If we do not deal with fatigue we spiral downward into burnout.
I misunderstood burnout for a while. I thought of it as a loss of ability, but that’s not what it is. It is a loss of interest. We move downward from “I can handle it”….to “I cannot handle it”….to “I don’t want to handle it.”
I experienced this in the mid-1980’s. I was living the dream of teaching at my alma mater—teaching spiritual formation. But I was exceeding the speed limit and letting egotism keep me from admitting it. I moved from stress into fatigue.
And then….I had feelings I thought I would never have. I wanted to “get away” from the dream. I came to the place where “I didn’t want to do it anymore.” I would have sold it to the lowest bidder.
Oh….I kept going. In fact, I put the pedal to the metal, thinking I could outrun the burnout. If I could stay ahead of it (I falsely reasoned), I would be okay—forgetting that burnout is not about what’s past, but about what’s immediate.
In fatigue we lose energy.
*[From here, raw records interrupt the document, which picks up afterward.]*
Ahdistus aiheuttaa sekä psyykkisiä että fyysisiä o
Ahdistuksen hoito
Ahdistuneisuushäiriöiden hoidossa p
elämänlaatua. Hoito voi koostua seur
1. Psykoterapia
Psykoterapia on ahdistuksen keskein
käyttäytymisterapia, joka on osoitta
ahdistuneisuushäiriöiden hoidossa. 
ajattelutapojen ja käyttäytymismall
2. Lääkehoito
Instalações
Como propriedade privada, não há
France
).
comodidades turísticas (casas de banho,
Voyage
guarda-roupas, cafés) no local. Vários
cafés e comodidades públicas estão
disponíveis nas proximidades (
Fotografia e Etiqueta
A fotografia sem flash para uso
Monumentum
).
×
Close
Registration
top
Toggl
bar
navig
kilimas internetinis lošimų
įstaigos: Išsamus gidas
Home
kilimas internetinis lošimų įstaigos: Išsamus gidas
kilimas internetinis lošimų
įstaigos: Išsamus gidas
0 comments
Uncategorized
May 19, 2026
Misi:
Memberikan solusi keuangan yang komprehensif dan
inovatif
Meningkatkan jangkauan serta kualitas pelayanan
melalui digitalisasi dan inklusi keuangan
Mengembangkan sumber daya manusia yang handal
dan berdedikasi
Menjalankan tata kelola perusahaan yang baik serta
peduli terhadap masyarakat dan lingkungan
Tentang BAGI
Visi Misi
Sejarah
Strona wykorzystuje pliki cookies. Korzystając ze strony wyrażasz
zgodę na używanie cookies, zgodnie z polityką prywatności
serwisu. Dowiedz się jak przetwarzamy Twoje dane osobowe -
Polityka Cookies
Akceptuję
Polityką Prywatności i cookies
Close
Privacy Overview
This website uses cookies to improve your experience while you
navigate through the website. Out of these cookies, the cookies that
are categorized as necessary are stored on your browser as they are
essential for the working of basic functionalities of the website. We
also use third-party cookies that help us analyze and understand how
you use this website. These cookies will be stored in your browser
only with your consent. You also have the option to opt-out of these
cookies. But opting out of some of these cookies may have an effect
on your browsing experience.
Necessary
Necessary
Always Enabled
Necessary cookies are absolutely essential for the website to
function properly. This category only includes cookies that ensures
In burnout we lose meaning. Our highest joys become our lowest moments. The very things we dreamed of doing now seem to be “empty” of the meaning they once had. We can continue ministry—we just don’t really want to. People may still be helped and blessed, but inside we are saying, “Why isn’t my own ministry ministering to me?”
In burnout we do not become careless. Again, our ego (pride form) will not permit this. We appear as “together” as ever. Oh, no! We are not careless, but we “care less.” We are numb to the very things which once gave us great satisfaction.
Hart not only describes this as a stage all its own, but also as a new place of vulnerability—the danger of falling into what he calls an “adultery bond.” It may be an actual affair, or it may be an addiction to something else. It’s compensatory behavior—an attempt to “fill up the hole” that burnout has created in the soul—the false attempt to restore meaning to life.
We must watch out for burnout. It is not only a serious issue in and of itself, but it can lead us to places we never imagined we would go. It’s dangerous to pray “thy will be done,” when we ourselves don’t really want to do that will anymore.